TEXT START
In tapping a distinguished pediatrician as head of its children's medical programs, the Florida Department of Health on Wednesday signaled a new approach to caring for the state's sickest kids.
The appointment of John Curran --- senior administrator and faculty member at the University of South Florida's College of Medicine --- to be a deputy secretary of the agency was announced at the start of a rule-making workshop on the Children's Medical Services Network, which Curran will now oversee.
A former president of the Florida Chapter of the American Academy of Pediatrics, Curran has worked with Children's Medical Services since 1974. Curran has been CMS medical director for the Tampa Bay Region since 1986.
"He's really considered the dean of the Children's Medical Services medical directors around the state," said pediatric cardiologist Louis St. Petery, a frequent DOH critic. "And it really couldn't have happened at a better time, after all the negative events at CMS over the last year or two."
The CMS Network has been mired in controversy since a new eligibility-screening tool, introduced last May, eliminated one-fifth of roughly 65,000 enrollees. More than 13,000 children with "chronic and serious" medical conditions were found to be ineligible for Children's Medical Services by late September.
That's when an administrative law judge ruled that the Department of Health hadn't properly established the new screening tool through a rule-making process. As a result, the department stopped the screenings and made a rule expanding the eligibility criteria, which went into effect Jan. 11.
According to DOH data presented Wednesday, between Jan. 11 and April 10, 19,758 children were screened for Children's Medical Services under the new rule. Of those, 15,778 were found to be eligible for the program, while 3,980 --- just over 20 percent --- were not.
And following Wednesday's announcement of his new role, Curran led the first public discussion of the new rule since it took effect. The updated screening tool allows physicians as well as parents to "attest" that a child's condition warrants CMS specialty care.
TEXT END
## CHECK YOUR UNDERSTANDING:
**A)** Decide whether each statement agrees with the news report on John Curran's appointment, answering yes or no and quoting the deciding words: (i) Curran has been CMS medical director for the Tampa Bay Region since 1974. (ii) The rule expanding the eligibility criteria went into effect Jan. 11. (iii) The updated screening tool lets only parents attest that a child's condition warrants CMS specialty care.
**B)** Carry on the news report about John Curran's appointment from its last sentence.
INFORMATION SHOWN START
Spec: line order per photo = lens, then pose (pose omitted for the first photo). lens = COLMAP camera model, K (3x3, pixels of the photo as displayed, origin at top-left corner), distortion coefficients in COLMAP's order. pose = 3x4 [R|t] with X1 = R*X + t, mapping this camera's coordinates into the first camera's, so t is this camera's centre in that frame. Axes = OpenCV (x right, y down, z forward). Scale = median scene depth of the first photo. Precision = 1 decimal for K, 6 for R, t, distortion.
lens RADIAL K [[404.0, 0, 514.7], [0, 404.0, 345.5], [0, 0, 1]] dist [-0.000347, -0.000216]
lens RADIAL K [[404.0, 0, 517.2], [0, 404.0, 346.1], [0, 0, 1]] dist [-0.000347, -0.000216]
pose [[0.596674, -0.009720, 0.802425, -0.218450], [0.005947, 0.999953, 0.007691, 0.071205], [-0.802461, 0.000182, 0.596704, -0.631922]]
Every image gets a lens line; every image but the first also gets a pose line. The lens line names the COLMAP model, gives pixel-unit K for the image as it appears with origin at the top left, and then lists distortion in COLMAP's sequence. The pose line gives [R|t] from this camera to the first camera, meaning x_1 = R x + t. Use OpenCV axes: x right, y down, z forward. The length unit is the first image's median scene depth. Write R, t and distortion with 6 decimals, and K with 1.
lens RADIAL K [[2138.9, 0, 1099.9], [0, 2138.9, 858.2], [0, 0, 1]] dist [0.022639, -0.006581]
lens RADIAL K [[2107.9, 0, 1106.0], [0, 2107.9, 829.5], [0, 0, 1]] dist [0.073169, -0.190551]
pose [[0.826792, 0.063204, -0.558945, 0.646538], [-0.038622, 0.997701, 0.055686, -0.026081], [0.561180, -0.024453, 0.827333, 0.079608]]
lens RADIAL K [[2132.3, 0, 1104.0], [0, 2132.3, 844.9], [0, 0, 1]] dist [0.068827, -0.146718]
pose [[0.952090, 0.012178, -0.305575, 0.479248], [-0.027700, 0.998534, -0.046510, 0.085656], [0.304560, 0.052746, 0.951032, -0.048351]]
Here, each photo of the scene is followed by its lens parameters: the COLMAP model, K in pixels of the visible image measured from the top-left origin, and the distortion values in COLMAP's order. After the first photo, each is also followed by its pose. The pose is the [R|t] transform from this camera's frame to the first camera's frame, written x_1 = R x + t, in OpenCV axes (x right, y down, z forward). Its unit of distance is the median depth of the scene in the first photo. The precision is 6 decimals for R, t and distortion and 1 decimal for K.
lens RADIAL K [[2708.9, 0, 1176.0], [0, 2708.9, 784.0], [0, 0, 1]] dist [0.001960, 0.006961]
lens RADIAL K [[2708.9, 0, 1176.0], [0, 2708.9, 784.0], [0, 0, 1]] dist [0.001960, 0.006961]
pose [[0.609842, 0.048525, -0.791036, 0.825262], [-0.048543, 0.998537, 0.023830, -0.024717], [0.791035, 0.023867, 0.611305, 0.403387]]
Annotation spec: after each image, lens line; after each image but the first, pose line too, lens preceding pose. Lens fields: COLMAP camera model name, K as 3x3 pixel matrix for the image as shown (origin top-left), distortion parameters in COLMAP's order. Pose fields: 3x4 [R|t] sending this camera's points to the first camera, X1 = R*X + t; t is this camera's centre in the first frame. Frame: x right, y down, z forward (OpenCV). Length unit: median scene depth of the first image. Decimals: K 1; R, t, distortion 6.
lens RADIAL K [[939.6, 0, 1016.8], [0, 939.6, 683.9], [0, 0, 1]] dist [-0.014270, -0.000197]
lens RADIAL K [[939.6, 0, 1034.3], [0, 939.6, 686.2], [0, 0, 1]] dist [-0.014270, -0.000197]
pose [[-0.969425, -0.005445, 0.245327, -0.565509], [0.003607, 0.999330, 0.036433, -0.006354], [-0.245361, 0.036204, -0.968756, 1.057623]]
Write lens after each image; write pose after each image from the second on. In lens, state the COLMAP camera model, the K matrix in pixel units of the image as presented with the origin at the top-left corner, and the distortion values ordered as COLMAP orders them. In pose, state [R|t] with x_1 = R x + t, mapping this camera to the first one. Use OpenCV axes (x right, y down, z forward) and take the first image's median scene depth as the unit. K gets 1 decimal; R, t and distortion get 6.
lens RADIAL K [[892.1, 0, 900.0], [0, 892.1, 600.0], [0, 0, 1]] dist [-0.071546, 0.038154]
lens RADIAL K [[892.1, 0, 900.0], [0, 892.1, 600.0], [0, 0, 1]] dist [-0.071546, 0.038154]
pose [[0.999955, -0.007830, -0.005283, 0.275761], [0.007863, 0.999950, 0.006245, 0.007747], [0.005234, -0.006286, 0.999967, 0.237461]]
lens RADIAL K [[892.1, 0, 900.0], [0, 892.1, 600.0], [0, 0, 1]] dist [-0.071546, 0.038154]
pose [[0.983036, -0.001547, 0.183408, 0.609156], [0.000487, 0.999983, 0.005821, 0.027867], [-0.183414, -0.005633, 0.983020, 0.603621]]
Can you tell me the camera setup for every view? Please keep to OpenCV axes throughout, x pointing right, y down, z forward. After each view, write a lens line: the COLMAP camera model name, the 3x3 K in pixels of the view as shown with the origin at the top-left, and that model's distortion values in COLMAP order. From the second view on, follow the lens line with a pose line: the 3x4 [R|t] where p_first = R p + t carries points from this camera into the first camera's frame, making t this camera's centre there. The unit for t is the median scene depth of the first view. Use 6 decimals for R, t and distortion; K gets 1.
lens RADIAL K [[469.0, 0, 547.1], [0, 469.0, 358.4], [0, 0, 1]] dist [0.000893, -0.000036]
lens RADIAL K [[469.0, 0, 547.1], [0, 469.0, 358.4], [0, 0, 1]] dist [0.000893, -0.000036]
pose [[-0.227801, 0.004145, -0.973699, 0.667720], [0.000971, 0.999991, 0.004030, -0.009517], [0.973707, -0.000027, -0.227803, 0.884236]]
INFORMATION SHOWN END
## REPLIES:
**A)**
(i) No: "Curran has been CMS medical director for the Tampa Bay Region since 1986."
(ii) Yes: "made a rule expanding the eligibility criteria, which went into effect Jan. 11."
(iii) No: "allows physicians as well as parents to "attest" that a child's condition warrants CMS specialty care."

**B)**
Curran reviewed the latest draft of the physician attestation form. It includes new categories, such as cleft palates, for which children can qualify for CMS. It also has what Curran called a "write-in ballot," permitting doctors to document a child's disability even if it doesn't fit one of the categories.
"We're trying to make it good, make it easy," Curran said. "It's so important for kids who have disabilities that we be friendly and supportive to them."
Those who participated in the public comment portion of the workshop agreed.
"Clearly, y'all listened last time," said Karen Woodall of Kidswell Florida, an advocacy group for children's health care.
But Woodall and others also asked Curran to take action on the 13,074 children who lost their CMS eligibility last year. While the Department of Health has posted on its website that those children can be rescreened and perhaps re-enrolled, Woodall said, not many people read the website.
The department thus far has declined to notify the children and their families directly.
"I understand that there's a concern about the cost of doing a mailing," Woodall said. "But the reality is that a lot of families didn't know that they have the opportunity. ... We think that would be important."
She also said that since the children who had been dropped from CMS were now in regular Medicaid managed-care plans, the plans should report to DOH on their conditions and the services they have received.
"I am committed to trying to see what alternatives there are," replied Curran, who doesn't actually start work until May 2. "It's hard sometimes to walk backwards, but maybe there are ideas that can work."
He said his role would include helping the Department of Health plan for the future of children's health, "particularly in the managed-care environment."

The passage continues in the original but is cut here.